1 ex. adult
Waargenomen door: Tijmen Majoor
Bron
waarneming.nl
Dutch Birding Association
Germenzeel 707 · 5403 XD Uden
───
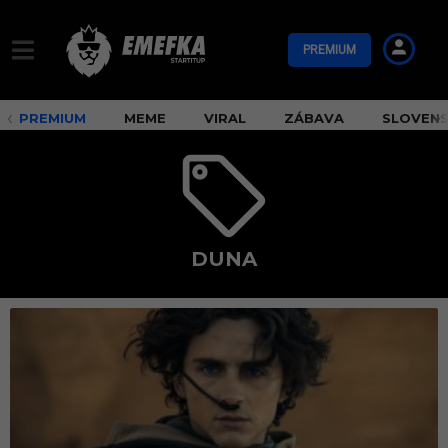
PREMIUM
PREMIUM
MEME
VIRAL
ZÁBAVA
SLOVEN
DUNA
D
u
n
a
───
_THE PROBLEM:_ From the line that has "waarneming.nl" through the line that has "Germenzeel 707 · 5403 XD Uden", copy every line exactly as it appears above, and leave out all others.

_WRITTEN REPLY:_
waarneming.nl
Dutch Birding Association
Germenzeel 707 · 5403 XD Uden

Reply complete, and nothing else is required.